In 1998, the Digital Millennium Copyright Act (“DMCA”) was signed into law by President Clinton. The Act is designed to implement the treaties signed in December 1996 at the World Intellectual Property Organization (WIPO) Geneva conference, but also contains additional provisions addressing various related matters, including: (i) making it a crime to circumvent anti-piracy or technological measures built into most commercial software; (ii) outlawing the manufacture, sale, or distribution of devices used to circumvent copy protection schemes to illegally copy software; (iii) providing various exemptions from anti-circumvention provisions under certain circumstances, such as for nonprofit libraries, archives, and educational institutions, encryption research, assessing product interoperability, and testing computer security systems; (iv) in general, limiting Internet service providers from copyright infringement liability for simply transmitting information over the Internet, provided that service providers are required to remove material from users’ web sites that appears to constitute copyright infringement; (v) limiting liability of nonprofit institutions of higher education that serve as online service providers for copyright infringement by faculty members or graduate students under certain circumstances; (vi) requiring that “webcasters” pay licensing fees to record companies; and (vii) requiring that the Register of Copyrights, after consultation with relevant parties, submit to Congress recommendations regarding how to promote distance education through digital technologies while "maintaining an appropriate balance between the rights of copyright owners and the needs of users." Nevertheless, the DMCA states that “[n]othing in this section shall affect rights, remedies, limitations, or defenses to copyright infringement, including fair use . . . .”

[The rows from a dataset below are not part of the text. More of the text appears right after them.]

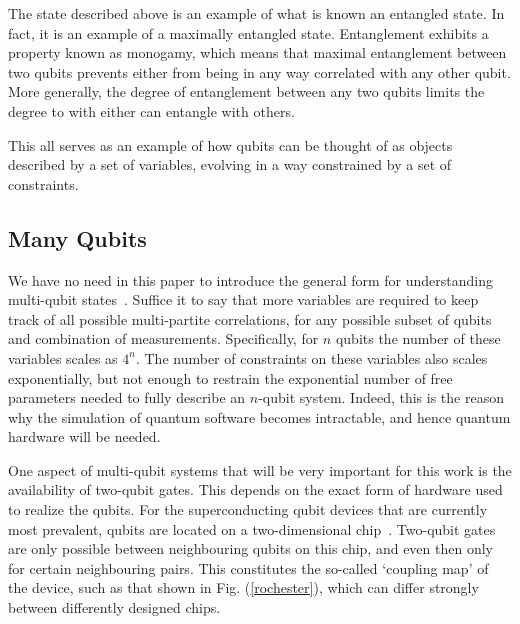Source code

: \documentclass[conference]{IEEEtran}
\begin{document}
The state described above is an example of what is known an entangled state. In fact, it is an example of a maximally entangled state. Entanglement exhibits a property known as monogamy, which means that maximal entanglement between two qubits prevents either from being in any way correlated with any other qubit. More generally, the degree of entanglement between any two qubits limits the degree to with either can entangle with others.

This all serves as an example of how qubits can be thought of as objects described by a set of variables, evolving in a way constrained by a set of constraints.


\subsection{Many Qubits}

We have no need in this paper to introduce the general form for understanding multi-qubit states~\cite{qiskit-textbook}. Suffice it to say that more variables are required to keep track of all possible multi-partite correlations, for any possible subset of qubits and combination of measurements. Specifically, for $n$ qubits the number of these variables scales as $4^n$. The number of constraints on these variables also scales exponentially, but not enough to restrain the exponential number of free parameters needed to fully describe an $n$-qubit system. Indeed, this is the reason why the simulation of quantum software becomes intractable, and hence quantum hardware will be needed.

One aspect of multi-qubit systems that will be very important for this work is the availability of two-qubit gates. This depends on the exact form of hardware used to realize the qubits. For the superconducting qubit devices that are currently most prevalent, qubits are located on a two-dimensional chip~\cite{murali:19}. Two-qubit gates are only possible between neighbouring qubits on this chip, and even then only for certain neighbouring pairs. This constitutes the so-called `coupling map' of the device, such as that shown in Fig. (\ref{rochester}), which can differ strongly between differently designed chips.
\end{document}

Another important restriction that copyright owners should be aware of is that once a copyrighted work is sold as opposed to merely being licensed, the purchaser and other subsequent purchasers are usually free to resell and use the work as desired. Visual artists are granted some limited control over how their work is displayed after sale. For this reason, copyright owners should seek to license the use of their work, if practicable. Distributors of copyrighted works should also be cautious that their activities do not infringe upon the other rights retained by the copyright owner after the sale is made, such as the right to public performance.
A person who commissions a work, such as a sculpture, should consider that copyright ownership of the work will reside in the hired author, unless specific provisions are made in the contract or an assignment is executed transferring the copyright to the commissioner. Contractual transfers should be in the form of a written agreement to assign ownership upon completion of the work. If the author is an employee hired to create such works, and the work is made in the regular course of business, the employer will probably own the copyright.
Many state laws augment copyright protection and provide additional or alternative avenues to seek redress. Such state protections as unfair competition, unfair trade practices, misappropriation, trade secrets, defamation, right of publicity, contract, and right of privacy can all bear on issues related to copyright interests. As long as the state law addresses rights separate from or additional to those rights protected by the federal copyright law, the law is valid and available to the plaintiff. Other federal laws also complement the copyright laws, such as the trademark and design patent protection laws.
Copyright protection differs from the protection provided by trademark and patent law in that it protects the expression of original works of authorship fixed in a tangible medium. Copyright does not protect the underlying ideas, facts or utilitarian features of a work, just the unique fixed expression. In this way, the free flow of information is maintained at the same time that authors are rewarded for their creative efforts.